Overrated: Michigan, who had the good fortune to start struggling in the soft underbelly of the season. I do not believe they could beat Wisconsin with a healthy John Stocco today. Underrated: Arkansas. If you’re going to start ranking the one-loss teams based on who they’ve lost to, they should be ahead of Cal and Florida. Of course, I don’t have them there either, but I probably should.
3. Did your team play any Division I-AA opponents this year? If so, do you think it benefited your team at all? If you were a coach or an NCAA official, what policy would you have toward scheduling D-IAAs?
Yes (Montana). Yes, because without the I-AA Pansy Rule, we’d need to beat either Wisconsin or Minnesota to earn the right to go to Detroit right after Christmas so we can get fishgutted by Central Michigan. Then again, no, we learned nothing in that game whatsoever. I don’t have a problem with I-A teams playing I-AA opponents, provided the I-A teams agree to play in frilly pink tutus and ballet slippers. As we are fond of saying around here, Competition creates competitors.
4. Which not-a-typical-national-powerhouse team (i.e. no Ohio States or USCs) has played well enough this year to set themselves up for a breakout season in ‘07?
I’m with HJS on this: Look out for Moo Moo Mizzou next year. It’s fair to say that Gary Pinkel never knew what do with (or even make of) Brad Smith; it’s apparent that Pinkel is now running an offense which is more to his liking. They’re going to have to get better on defense to threaten the Top Ten, though. I like Nebraska next year, too. But if I were Greg Schiano, I’d take the money and run, because it may not be there after next year.
5. Take a look at your team’s bowl prospects this season. Which bowl(s) do you think you have a reasonable shot of ending up in? Of the teams you might likely face in a bowl, which team would you most want to play and why (maybe you’ve always wanted to see how your team would match up with them, maybe there’s an old score you want to settle, or maybe you just want to finish the season with an easy win)? Conversely, which potential opponent would you really like to avoid in a bowl game?
As I’ve said previously, hello, Detroit!
OK, realistically, Iowa and their 25,000 fans who will go anywhere are a good bet to avoid ever being the last Big Ten team picked for a bowl. But that’s what will happen if the Hawks don’t win at least one of the two remaining games, and I don’t like their chances against Central Michigan and their creepy brand of ninja football. Plus we were among the first on the Brian Kelly Greatness Express.
One more victory would probably send Iowa to the Insight Bowl.

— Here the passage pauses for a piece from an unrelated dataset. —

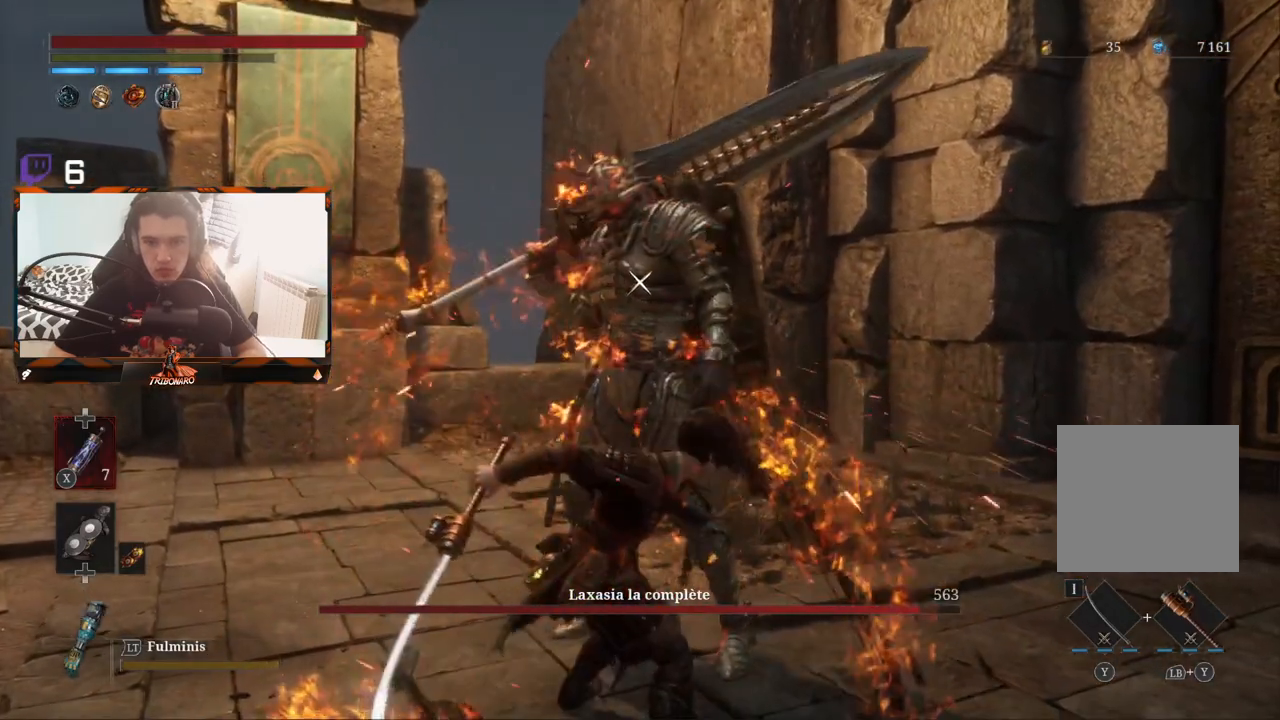
{"buttons": [], "left_stick": "center", "right_stick": "center", "events": [[100, "R1", "up"]]}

The folks in Phoenix were pleased with how well Iowa State fans traveled in the Sage Rosenfels Epoch and would probably welcome a repeat of that over, say, Indiana. That would put Iowa against the #6 team in the Big 12. CFN says that would be Texas Tech, which would be horrible for the Hawkeyes, but you never know. As we learned last week, that’s why they play the games. It would be nice if that would occasionally, y’know, work out in our favor.

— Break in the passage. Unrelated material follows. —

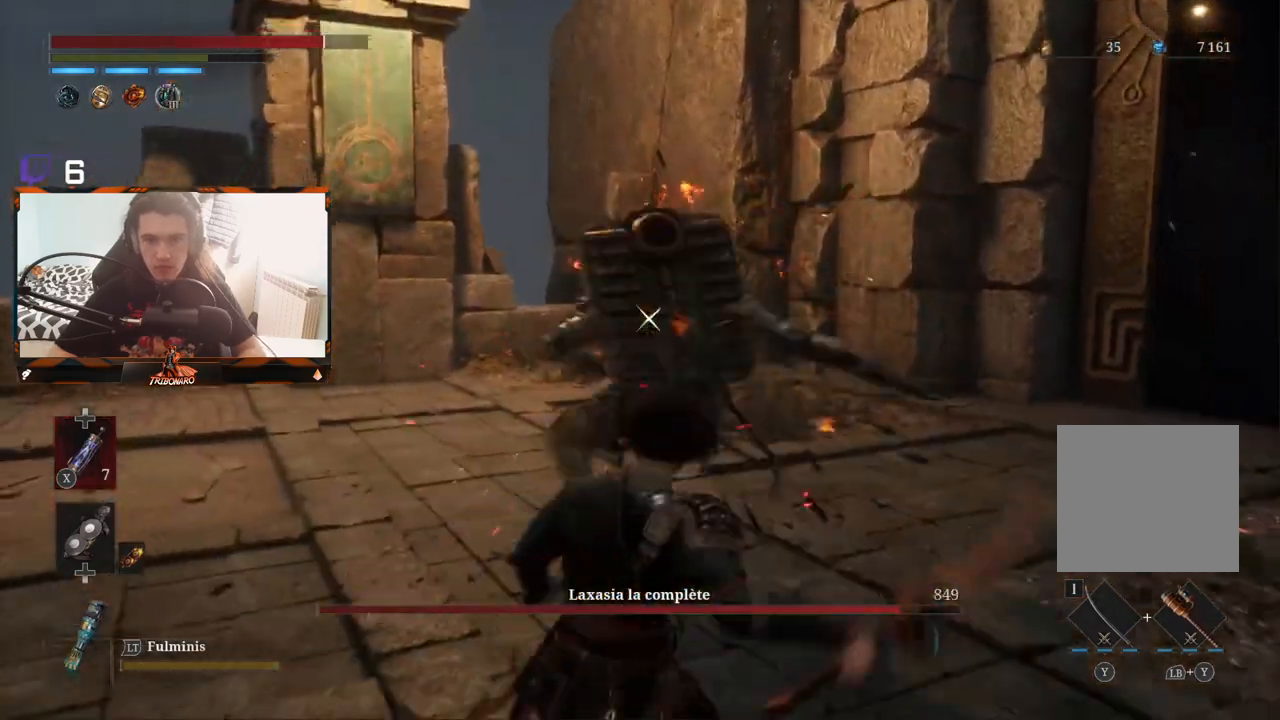
{"buttons": [], "left_stick": "down", "right_stick": "center", "events": [[217, "L1", "down"], [383, "L1", "up"]]}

6. In a roundtable question during the off-season, we were asked whom you’d pick if your current coach fell deathly ill and you had to select another coach to lead your team to victory. Let’s turn this around and imagine that you’ve somehow schemed your way onto the search committee to select your biggest rival’s next head coach. Which rival would that be, and which coaching sooper genius would you try to stick them with?
This may not be such a hypothetical question, as Dan McCarney may be on his way out at Iowa State, and really, isn’t it about time Terry Allen got another shot at being a head coach?
BREAKING!
Or not!
Dan McCarney gets whacked!
Oh no he doesn’t!
. . . but Mac and ISU athletic director Jamie Pollard are scheduled to meet again today. Still, if Pollard intended to make a switch now, he would’ve told McCarney last night that he was done at ISU. So I’m saying “no firing,” or at least not yet.